An Associate Professor of the Institute of Statistical Social and Economic Research (ISSER) of the University of Ghana (UG), Prof. Godfred Charles Ackah, has said the proposed electronic transaction (E-Levy) is not the solution to the country’s recurring debt crisis.
Instead, he said the government should deploy sustainable measures such as collecting taxes from e-commerce transactions and taxing the rich to raise more revenues for the economy.
“Although the implementation of the 2022 budget requires innovative ways of raising extra resources for the development agenda, the proposed E-Levy is not the only solution to the recurring debt crisis situation,” he said.
At a public forum last Thursday, February 10, in Accra, he said many online businesses had made a lot of profit since the outbreak of the Covid-19 pandemic and the trend was still continuing.
As a result, there is the need for the government to target such businesses to raise more revenue.
“What the government needs to do is to slow down on borrowing and raise more money locally to ensure liquidity in the system. We agree with them to raise more revenue and liquidity but E-Levy is not the salvation.
“More revenue could be generated from property tax, taxing the rich some more and e-commerce than the E-Levy will bring,” Prof. Ackah noted.
Forum
The forum was organised by the Economic Governance Platform (EGP) in collaboration with Advocates for Christ Ghana on the theme, “E-Levy, IMF or What? Sustainable Solutions to Ghana’s debt Crisis”.
It brought together stakeholders to discuss findings from civil society organisations (CSOs) and academia, as well as consider the strategies that the government and its development partners are considering to manage the situation.
Speakers at the forum included the Executive Director of Penplusbytes, Mrs Juliet Amoah, the Deputy Minister of Finance, Dr John Kumah; a Professor of Finance, Prof.
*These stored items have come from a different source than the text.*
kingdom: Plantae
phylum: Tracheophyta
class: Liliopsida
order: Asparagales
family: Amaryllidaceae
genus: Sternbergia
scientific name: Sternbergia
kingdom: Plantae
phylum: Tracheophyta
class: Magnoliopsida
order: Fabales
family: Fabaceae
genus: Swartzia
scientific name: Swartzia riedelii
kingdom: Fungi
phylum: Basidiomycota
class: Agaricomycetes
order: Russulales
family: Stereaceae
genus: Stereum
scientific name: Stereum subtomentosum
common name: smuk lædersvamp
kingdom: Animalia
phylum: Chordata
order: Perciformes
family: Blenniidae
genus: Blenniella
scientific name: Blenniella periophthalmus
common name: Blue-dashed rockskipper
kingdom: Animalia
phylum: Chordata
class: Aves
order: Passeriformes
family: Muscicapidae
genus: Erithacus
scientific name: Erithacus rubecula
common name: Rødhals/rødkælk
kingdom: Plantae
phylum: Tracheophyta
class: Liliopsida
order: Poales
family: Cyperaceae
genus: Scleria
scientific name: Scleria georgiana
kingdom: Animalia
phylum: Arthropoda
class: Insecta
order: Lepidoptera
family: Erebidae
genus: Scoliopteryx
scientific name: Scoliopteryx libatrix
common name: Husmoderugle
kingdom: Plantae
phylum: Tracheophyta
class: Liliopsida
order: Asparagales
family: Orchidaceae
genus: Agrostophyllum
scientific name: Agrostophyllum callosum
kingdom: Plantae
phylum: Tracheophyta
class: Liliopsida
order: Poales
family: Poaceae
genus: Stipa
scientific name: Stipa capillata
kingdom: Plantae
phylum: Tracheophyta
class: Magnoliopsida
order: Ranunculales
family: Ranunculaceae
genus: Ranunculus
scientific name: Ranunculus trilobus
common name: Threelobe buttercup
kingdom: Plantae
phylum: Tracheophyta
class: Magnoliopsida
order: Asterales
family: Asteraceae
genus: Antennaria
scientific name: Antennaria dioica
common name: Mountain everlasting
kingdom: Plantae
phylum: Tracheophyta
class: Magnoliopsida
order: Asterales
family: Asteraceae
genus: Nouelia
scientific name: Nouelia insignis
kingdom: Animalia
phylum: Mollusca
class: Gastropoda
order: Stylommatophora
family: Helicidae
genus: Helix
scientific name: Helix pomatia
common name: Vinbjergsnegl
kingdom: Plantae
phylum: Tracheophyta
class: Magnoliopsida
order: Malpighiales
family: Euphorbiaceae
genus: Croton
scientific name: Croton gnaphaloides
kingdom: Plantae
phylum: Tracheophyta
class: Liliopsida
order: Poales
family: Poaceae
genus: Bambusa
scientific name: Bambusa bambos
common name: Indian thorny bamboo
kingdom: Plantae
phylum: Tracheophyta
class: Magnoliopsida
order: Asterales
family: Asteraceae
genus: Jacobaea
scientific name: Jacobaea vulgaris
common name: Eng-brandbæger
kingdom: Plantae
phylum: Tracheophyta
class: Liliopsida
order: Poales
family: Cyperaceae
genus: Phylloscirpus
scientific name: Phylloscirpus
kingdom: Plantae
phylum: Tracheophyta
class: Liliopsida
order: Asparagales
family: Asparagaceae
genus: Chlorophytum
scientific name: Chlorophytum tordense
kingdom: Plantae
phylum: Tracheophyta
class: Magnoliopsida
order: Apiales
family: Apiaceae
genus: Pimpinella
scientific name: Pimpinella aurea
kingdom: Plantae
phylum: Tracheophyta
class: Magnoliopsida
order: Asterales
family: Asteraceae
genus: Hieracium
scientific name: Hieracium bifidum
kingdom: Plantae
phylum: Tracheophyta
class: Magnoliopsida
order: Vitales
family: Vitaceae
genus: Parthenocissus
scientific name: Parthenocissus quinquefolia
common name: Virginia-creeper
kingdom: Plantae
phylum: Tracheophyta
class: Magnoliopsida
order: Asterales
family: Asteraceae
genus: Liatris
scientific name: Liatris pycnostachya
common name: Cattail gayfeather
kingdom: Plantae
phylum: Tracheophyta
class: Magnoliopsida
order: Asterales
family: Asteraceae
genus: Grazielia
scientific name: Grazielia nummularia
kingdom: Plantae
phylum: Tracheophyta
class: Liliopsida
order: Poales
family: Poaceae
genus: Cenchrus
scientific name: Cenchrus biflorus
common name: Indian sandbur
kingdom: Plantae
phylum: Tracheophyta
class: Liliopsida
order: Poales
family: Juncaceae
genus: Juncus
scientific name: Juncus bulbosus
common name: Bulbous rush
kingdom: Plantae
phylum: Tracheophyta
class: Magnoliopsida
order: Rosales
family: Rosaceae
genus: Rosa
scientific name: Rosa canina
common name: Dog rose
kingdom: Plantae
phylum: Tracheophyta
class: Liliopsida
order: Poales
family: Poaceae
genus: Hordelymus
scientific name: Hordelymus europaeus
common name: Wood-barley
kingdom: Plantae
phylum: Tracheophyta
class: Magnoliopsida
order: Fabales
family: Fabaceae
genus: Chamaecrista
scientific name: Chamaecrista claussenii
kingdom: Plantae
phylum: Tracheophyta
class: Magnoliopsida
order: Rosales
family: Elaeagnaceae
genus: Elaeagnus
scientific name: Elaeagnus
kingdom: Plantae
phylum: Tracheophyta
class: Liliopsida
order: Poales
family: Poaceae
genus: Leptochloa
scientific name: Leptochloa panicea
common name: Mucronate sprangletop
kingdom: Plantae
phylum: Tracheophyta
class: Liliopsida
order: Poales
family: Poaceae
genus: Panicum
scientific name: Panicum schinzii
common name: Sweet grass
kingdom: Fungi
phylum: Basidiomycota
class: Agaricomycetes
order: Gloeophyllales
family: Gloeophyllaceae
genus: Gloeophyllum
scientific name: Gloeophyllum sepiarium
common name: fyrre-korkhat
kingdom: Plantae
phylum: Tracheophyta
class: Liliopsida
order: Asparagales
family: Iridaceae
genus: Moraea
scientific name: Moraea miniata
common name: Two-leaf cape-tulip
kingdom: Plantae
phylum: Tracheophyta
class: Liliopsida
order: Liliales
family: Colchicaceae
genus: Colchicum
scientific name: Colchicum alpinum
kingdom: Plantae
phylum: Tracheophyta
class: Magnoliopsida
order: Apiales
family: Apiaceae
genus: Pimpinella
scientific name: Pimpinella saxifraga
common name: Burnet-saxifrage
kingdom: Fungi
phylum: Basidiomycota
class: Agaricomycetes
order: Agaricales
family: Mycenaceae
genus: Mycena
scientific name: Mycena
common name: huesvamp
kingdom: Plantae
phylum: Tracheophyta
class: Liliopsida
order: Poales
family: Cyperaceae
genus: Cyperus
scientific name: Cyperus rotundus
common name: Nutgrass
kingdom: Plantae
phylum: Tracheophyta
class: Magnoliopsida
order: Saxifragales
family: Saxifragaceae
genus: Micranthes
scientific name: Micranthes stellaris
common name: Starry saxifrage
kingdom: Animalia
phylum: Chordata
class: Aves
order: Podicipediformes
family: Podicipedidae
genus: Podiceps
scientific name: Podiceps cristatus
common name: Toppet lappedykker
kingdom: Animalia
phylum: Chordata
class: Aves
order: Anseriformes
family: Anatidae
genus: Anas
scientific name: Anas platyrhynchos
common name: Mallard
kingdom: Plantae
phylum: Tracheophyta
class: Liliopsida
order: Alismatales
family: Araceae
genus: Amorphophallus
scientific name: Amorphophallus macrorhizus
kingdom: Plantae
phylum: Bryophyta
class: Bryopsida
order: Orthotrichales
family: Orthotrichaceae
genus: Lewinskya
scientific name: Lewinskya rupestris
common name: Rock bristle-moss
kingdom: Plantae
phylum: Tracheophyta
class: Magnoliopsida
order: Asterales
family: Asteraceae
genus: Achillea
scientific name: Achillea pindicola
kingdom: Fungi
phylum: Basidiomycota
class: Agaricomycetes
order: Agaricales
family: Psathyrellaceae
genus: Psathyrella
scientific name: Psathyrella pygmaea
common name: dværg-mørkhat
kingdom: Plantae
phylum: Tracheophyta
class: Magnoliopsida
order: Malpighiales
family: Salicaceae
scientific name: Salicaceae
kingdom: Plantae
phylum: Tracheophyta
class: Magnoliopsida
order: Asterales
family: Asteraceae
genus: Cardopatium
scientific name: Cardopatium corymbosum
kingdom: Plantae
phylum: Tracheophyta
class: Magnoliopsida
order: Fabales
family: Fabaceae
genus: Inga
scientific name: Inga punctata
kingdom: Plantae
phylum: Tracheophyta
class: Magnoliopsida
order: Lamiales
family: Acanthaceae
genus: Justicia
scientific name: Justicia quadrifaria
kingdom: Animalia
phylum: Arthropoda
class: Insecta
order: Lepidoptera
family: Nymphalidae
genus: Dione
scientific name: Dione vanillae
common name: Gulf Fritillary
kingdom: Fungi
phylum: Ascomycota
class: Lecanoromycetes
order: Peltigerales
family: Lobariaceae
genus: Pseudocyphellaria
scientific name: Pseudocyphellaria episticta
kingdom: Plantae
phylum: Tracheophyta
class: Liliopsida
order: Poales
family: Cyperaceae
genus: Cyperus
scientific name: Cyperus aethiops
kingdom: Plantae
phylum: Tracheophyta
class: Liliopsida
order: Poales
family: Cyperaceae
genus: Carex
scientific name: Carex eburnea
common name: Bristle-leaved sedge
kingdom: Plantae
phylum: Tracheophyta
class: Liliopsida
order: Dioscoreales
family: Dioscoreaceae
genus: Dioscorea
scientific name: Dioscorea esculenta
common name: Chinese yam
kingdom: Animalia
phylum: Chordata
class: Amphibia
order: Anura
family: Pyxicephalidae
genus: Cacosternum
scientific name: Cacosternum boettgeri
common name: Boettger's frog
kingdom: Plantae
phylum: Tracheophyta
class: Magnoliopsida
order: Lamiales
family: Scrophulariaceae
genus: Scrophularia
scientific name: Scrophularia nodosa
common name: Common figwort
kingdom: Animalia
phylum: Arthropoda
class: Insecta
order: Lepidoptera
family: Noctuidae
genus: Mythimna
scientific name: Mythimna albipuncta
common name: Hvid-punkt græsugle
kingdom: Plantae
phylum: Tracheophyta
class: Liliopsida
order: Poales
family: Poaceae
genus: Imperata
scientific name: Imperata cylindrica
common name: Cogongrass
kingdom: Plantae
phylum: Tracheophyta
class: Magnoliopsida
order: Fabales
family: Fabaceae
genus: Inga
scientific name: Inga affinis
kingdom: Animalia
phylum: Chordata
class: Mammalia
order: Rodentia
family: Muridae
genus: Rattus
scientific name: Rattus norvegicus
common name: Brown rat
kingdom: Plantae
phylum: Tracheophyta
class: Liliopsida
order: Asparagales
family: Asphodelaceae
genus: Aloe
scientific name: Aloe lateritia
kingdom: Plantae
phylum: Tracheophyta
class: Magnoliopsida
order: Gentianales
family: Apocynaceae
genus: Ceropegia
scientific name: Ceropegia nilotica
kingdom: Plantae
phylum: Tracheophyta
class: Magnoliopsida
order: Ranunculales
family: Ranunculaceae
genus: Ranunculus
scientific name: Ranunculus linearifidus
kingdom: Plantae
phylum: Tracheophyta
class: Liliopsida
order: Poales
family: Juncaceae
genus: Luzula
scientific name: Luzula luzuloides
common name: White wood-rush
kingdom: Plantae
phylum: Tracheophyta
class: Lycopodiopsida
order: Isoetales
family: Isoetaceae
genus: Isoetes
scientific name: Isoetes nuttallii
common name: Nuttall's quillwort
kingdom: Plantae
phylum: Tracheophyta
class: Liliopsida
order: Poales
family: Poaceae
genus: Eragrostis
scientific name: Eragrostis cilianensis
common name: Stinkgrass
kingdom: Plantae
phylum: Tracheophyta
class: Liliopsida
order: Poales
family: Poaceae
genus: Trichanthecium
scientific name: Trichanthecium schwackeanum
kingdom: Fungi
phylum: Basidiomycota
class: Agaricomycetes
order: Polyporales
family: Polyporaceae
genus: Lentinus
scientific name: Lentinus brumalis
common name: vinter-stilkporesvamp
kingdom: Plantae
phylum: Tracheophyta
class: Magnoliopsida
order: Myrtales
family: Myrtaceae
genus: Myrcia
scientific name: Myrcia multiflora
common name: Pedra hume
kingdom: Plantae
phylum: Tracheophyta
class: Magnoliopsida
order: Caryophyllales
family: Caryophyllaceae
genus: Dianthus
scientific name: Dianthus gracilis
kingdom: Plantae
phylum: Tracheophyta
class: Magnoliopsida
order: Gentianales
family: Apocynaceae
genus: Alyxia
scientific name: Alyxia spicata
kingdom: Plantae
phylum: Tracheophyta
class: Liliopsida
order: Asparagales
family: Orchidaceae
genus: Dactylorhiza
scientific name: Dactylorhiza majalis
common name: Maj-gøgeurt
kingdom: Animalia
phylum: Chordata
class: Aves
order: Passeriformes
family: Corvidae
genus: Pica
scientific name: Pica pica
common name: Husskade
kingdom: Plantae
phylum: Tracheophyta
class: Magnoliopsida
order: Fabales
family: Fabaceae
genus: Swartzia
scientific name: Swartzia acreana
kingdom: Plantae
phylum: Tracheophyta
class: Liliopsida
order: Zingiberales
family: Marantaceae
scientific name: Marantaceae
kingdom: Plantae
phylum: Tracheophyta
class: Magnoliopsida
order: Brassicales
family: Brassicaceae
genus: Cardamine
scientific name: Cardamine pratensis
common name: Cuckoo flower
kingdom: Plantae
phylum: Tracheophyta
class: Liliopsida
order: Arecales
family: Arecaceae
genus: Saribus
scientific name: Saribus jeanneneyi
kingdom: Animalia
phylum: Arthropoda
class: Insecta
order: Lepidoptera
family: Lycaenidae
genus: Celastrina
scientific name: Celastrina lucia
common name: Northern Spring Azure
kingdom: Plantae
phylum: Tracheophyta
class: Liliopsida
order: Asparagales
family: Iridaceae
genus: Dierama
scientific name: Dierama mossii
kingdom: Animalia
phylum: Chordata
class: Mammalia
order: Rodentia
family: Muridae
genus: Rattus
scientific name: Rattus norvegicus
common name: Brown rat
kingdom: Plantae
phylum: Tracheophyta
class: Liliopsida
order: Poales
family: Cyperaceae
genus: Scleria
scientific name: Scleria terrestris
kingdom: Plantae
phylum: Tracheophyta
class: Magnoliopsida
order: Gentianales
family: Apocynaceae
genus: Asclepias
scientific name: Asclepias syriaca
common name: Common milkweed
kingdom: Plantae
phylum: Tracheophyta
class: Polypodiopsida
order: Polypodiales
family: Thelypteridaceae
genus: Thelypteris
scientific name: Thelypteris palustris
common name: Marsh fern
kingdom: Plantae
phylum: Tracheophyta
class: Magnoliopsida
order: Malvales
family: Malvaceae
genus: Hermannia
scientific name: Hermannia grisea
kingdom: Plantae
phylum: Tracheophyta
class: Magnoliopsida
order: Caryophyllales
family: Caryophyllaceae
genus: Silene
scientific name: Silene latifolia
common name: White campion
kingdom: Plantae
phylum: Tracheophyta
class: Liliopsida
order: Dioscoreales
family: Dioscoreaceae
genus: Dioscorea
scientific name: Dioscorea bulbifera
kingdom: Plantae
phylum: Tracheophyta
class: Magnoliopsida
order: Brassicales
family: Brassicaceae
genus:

Godfred Alufar Bokpin; Prof. Ackah; the Resident Representative of the International Monetary Fund (IMF) in Ghana, Dr Albert Touna Mama, and an Economics Researcher, Dr John Kwakye.
A Deputy Finance Minister, Dr John Kumah explained that the E-Levy was needed to help government continue with development projects, rather than going to the IMF to borrow which will be another cost to the tax payer.
“The E-Levy is not going to kill MoMo transactions in our country but rather increase it.We are to going to invest in the digital space and it is not going to be a reverse to our digital space and digitalisation agenda. Let us support the E-Levy and build our country our own strength.
Advice
Dr Mama advised the government to develop a clear and concise set of policies to guide the economy out of the current challenges.
He said while Ghana had buoyant growth prospects post-CoVid-19 pandemic, its finances were in a precarious situation, which required tough decisions, discipline, hard work and commitment to address.
He said a rescue package must be heavy on expenditure cuts that did not jeopardise social spending, along with increased revenue generation.
For his part, a Professor of Finance, Prof. Godfred Alufar Bopkin advised government to reduce its executive size and block the financial loopholes in the tax system to raise the necessary revenue rather than going ahead with the E–Levy.“We are losing so much as a country through tax loopholes and exemptions.
“What I will advise the government is to look out for ways to seal the leakages and get all those informal sector into the tax net” he stated.